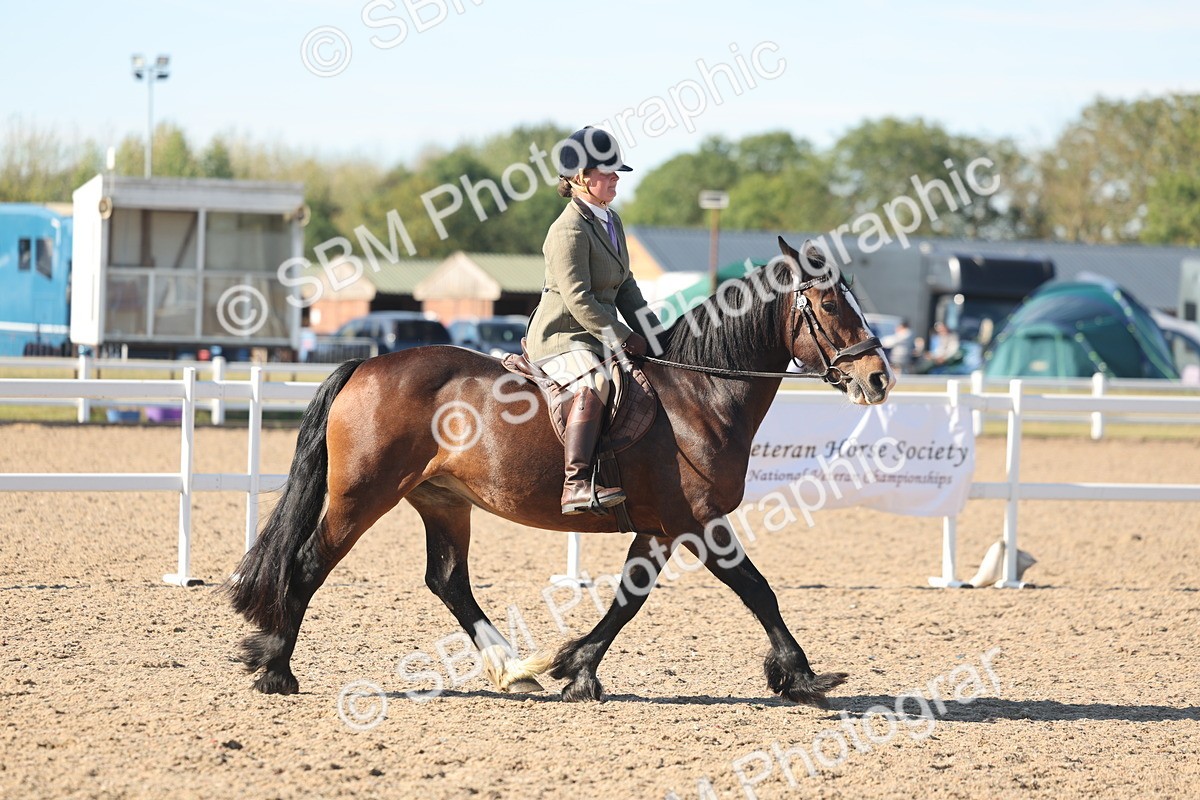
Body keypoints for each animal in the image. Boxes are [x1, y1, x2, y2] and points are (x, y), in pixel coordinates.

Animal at [227, 237, 893, 707]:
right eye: (829, 303)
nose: (879, 377)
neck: (700, 394)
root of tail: (365, 366)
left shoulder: (660, 528)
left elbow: (629, 597)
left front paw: (577, 669)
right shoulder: (698, 520)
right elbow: (758, 590)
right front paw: (803, 677)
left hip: (443, 501)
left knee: (448, 581)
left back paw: (514, 670)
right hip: (362, 496)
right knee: (309, 564)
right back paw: (277, 670)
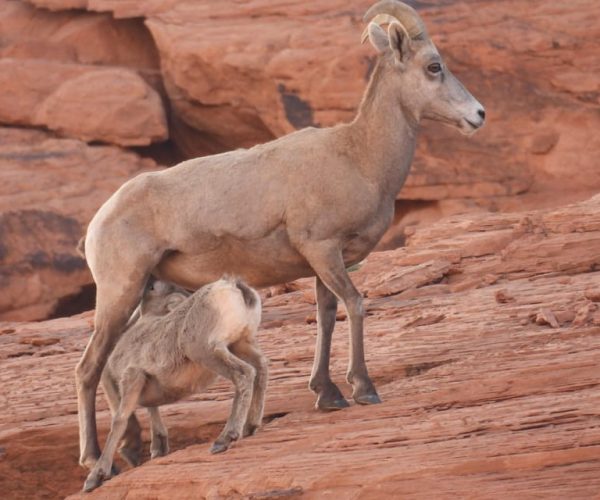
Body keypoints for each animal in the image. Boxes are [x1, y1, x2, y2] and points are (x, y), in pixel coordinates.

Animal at [77, 0, 486, 468]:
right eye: (434, 66)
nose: (479, 115)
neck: (360, 157)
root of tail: (99, 221)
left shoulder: (324, 262)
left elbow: (327, 315)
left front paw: (327, 394)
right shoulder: (323, 249)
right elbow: (356, 305)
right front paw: (364, 389)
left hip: (141, 294)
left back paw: (134, 448)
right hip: (119, 291)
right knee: (89, 367)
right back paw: (95, 457)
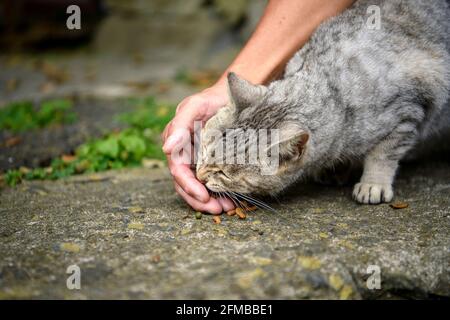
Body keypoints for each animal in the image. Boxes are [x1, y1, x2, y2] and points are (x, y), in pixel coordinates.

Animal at [196, 0, 450, 205]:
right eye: (206, 151)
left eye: (223, 173)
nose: (199, 176)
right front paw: (337, 169)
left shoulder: (409, 109)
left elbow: (383, 153)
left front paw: (373, 183)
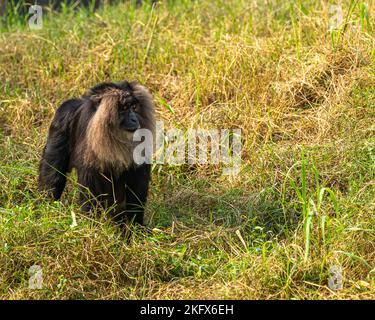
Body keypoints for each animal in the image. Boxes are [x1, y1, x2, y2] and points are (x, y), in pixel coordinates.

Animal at [38, 81, 156, 226]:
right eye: (123, 108)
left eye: (134, 107)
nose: (135, 119)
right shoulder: (63, 115)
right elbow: (55, 170)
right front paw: (91, 223)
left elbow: (138, 182)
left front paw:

DIRECTIONS: Which part of the entries opens with the line containing "left hip: (141, 294)" and closes with the line containing "right eye: (206, 151)"? Output that part exactly, ends included, pictures excluded.

WORKED SOLUTION:
left hip: (141, 294)
left back paw: (134, 448)
right hip: (119, 291)
right knee: (89, 367)
right back paw: (95, 457)
Body keypoints for each animal in the image. Boxes are [x1, y1, x2, y2] and points are (x, y), in pixel coordinates.

Animal at [196, 0, 450, 205]:
right eye: (206, 151)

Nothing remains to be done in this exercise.